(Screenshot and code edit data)
═══
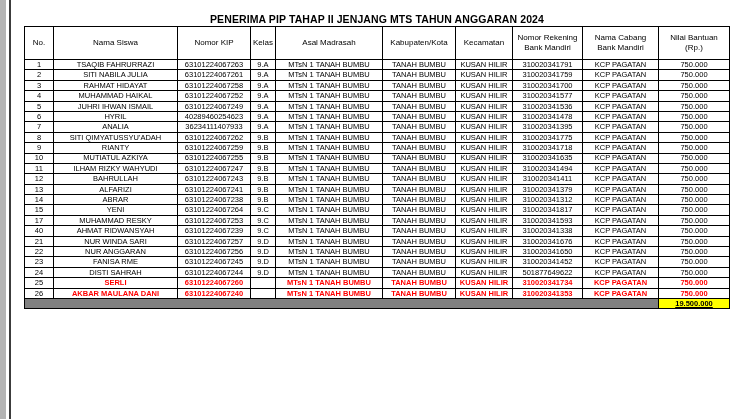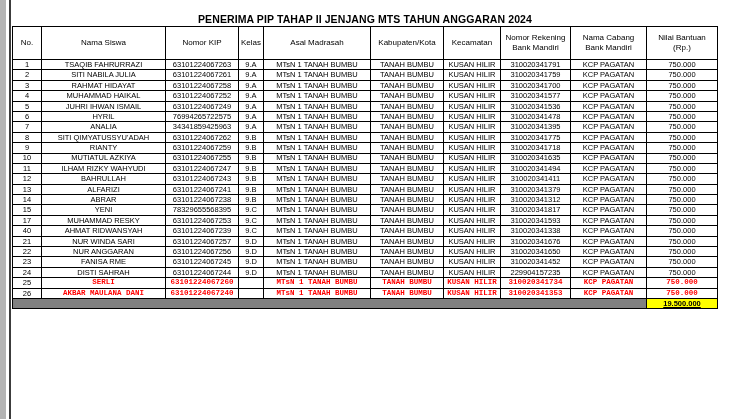"PENERIMA PIP TAHAP II JENJANG" .sheet { left: 12px -> 24px }
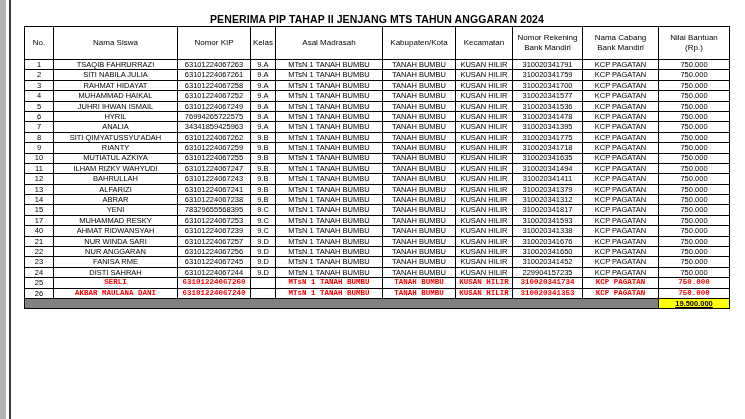"76994265722575" td { text: 76994265722575 -> 40289460254623 }
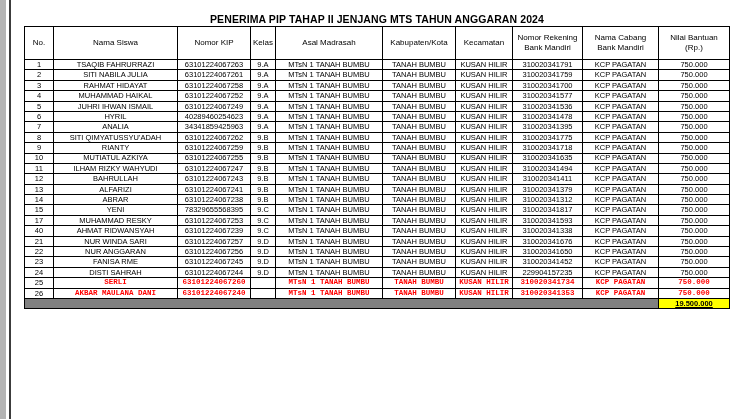"34341859425963" td { text: 34341859425963 -> 36234111407933 }
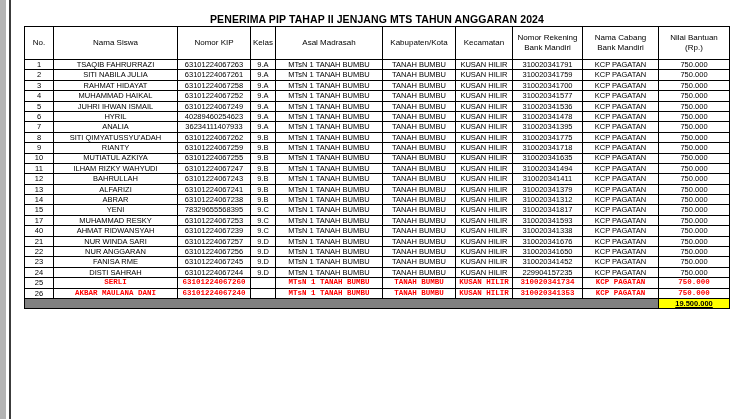"78329655568395" td { text: 78329655568395 -> 63101224067264 }
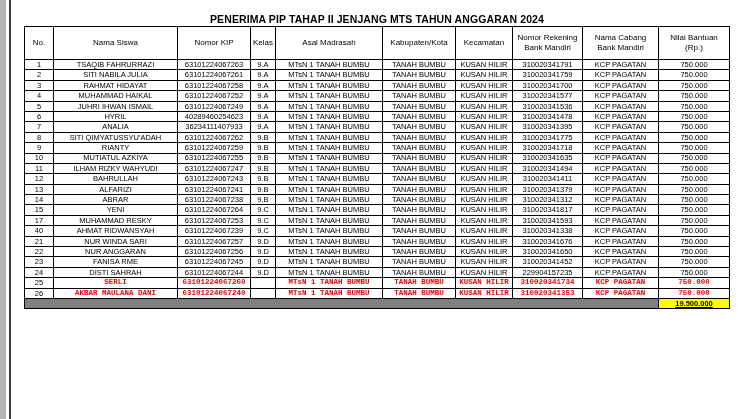"229904157235" td { text: 229904157235 -> 501877649622 }
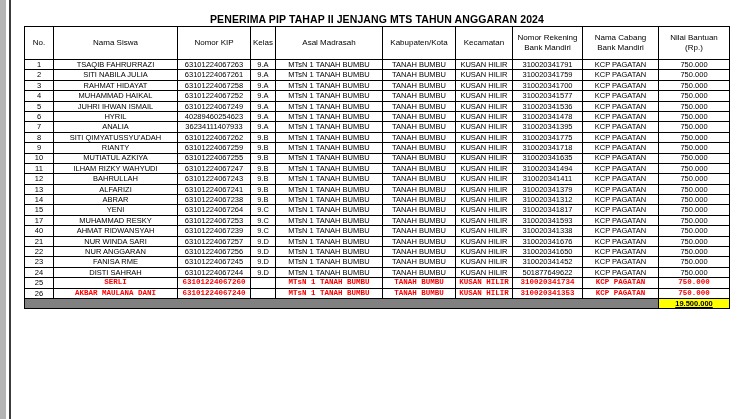"SERLI" .data-table td.hl { font-family: Liberation Mono, monospace -> none }
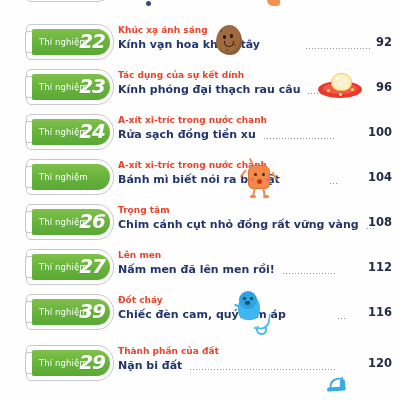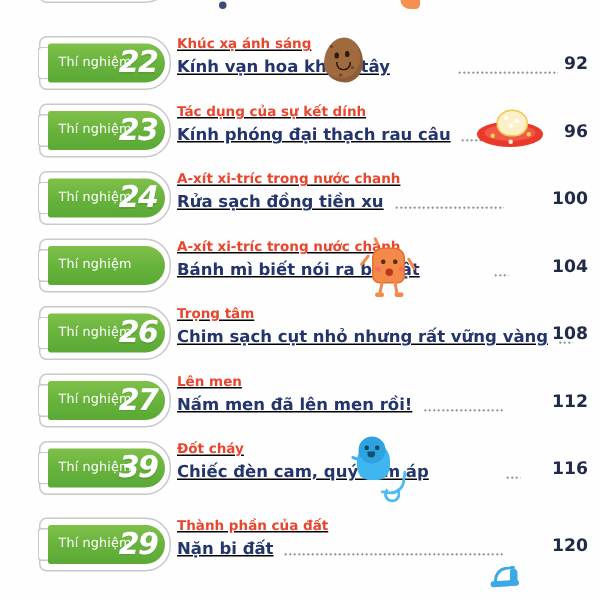"Khúc xạ ánh sáng" .texts { text-decoration: underline -> none }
═══
*Action item:* Please print exactly the lines from the line containing "text: 78329655568395 ->" through the end of the records above, both included, leaving out every picture.

*Solution:*
"78329655568395" td { text: 78329655568395 -> 63101224067264 }
"229904157235" td { text: 229904157235 -> 501877649622 }
"SERLI" .data-table td.hl { font-family: Liberation Mono, monospace -> none }
"Khúc xạ ánh sáng" .texts { text-decoration: underline -> none }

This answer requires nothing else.